Le ptilocerque de Low se nourrit du nectar fermenté d'un palmier de Malaisie. Sans dégât apparent.
Qui peut prétendre boire l'équivalent de neuf verres de bière en une nuit sans trahir le moindre signe d'ébriété ? L'exploit, si l'on peut dire, est à mettre à l'actif d'une petite musaraigne asiatique, le ptilocerque de Low (Ptilocercus lowii), qui se nourrit à longueur d'année d'un nectar fermenté produit par les fleurs d'une espèce de palmier (Eugeissonia tristis). Cette découverte surprenante, publiée cette semaine dans la revue américaine Proceedings of the National Academy of Sciences (PNAS) par une équipe internationale de biologistes, pourrait permettre, à terme, de mieux comprendre le métabolisme de l'alcool et notamment les mécanismes de détoxification qui semblent particulièrement efficaces chez ce petit mammifère.

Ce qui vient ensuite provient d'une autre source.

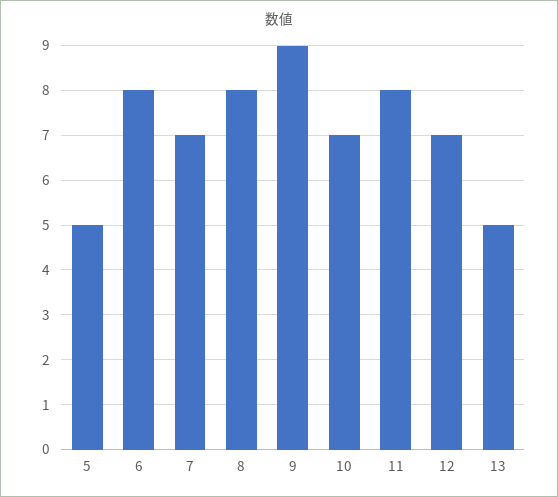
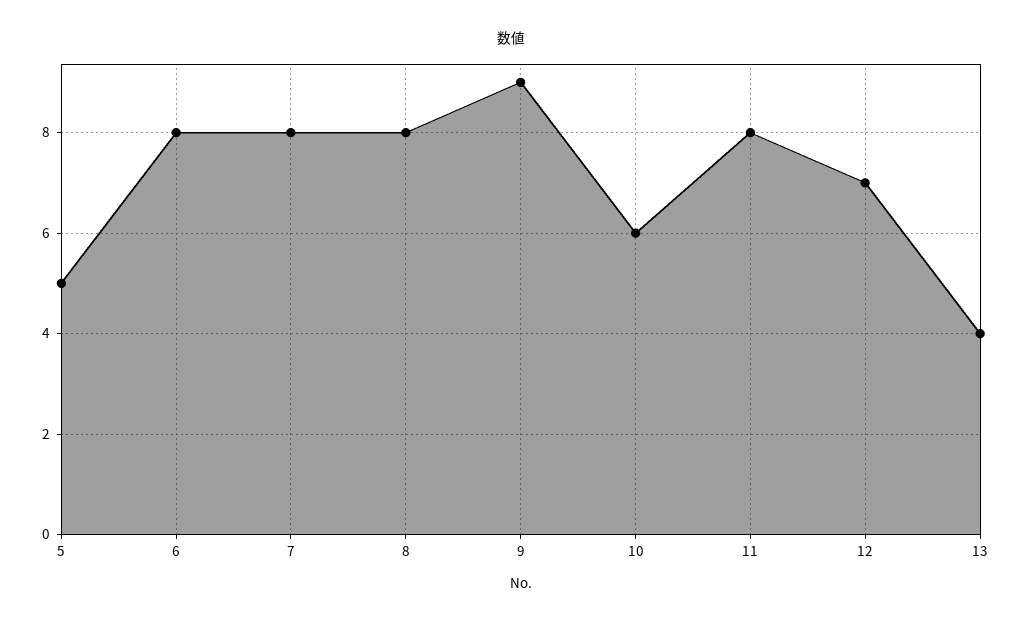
  {
    "5": 5,
    "6": 8,
-   "7": 7,
+   "7": 8,
    "8": 8,
    "9": 9,
-   "10": 7,
+   "10": 6,
    "11": 8,
    "12": 7,
-   "13": 5
+   "13": 4
  }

Tout a commencé il y a trois ans dans une forêt humide de la jungle malaisienne, lorsque Frank Wiens, chercheur à l'université de Bayreuth (Allemagne), remarqua l'odeur caractéristique exhalée par des palmiers dotés de très longues inflorescences. «Cela sentait comme dans une brasserie», explique-t-il. De fait, grâce aux levures présentes dans ses fleurs, l'arbre en question produit un nectar contenant jusqu'à 3,8 % d'alcool, soit presque autant que dans la bière ou le cidre ! En tout cas l'une des concentrations les plus élevées jamais observées dans un aliment naturel.
Une queue en forme de plume
Intrigués, Wiens et ses collègues décident de prolonger leur mission et de s'intéresser de plus près aux animaux qui viennent se délecter nuitamment de ce breuvage tout en pollinisant les fleurs du palmier, comme le font nos abeilles et bourdons. Grâce à des caméras de surveillance vidéo, ils dénombrent, en plus d'une multitude d'insectes, pas moins de sept espèces de mammifères : des chauves-souris, des rats, un petit primate (le loris paresseux) et deux musaraignes dont le désormais fameux ptilocerque de Low.
Ce dernier s'est vite révélé être le plus grand «buveur» de tous, passant en moyenne 138 minutes par nuit à se gaver de nectar. Les chercheurs ont calculé que la consommation d'alcool de ce petit mammifère, reconnaissable à sa longue queue ponctuée par un panache en forme de plume, atteint ou dépasse la limite légale de 1,4 gramme d'alcool par kilo de masse corporelle en trois jours. Pour atteindre ce niveau d'intoxication, une femme doit boire en moyenne neuf verres de bière en douze heures !
Ne pouvant procéder à un dosage d'alcool dans le sang, comme le font les gendarmes sur le bord des routes, les chercheurs ont mesuré la concentration en éthyl-glucuronide un sous-produit de la dégradation de l'alcool dans les poils des ptilocerques. Le résultat est environ 30 fois supérieur au niveau considéré comme étant le signe d'une consommation excessive chez l'homme. Pourtant, Wiens et ses collègues n'ont observé aucun symptôme d'ivresse chez la musaraigne.
Toute la question maintenant est de savoir comment ces petits vertébrés, présents sur Terre depuis plus de 55 millions d'années, peuvent supporter en continu, et apparemment sans dommages, des taux d'alcool dans le sang aussi élevés.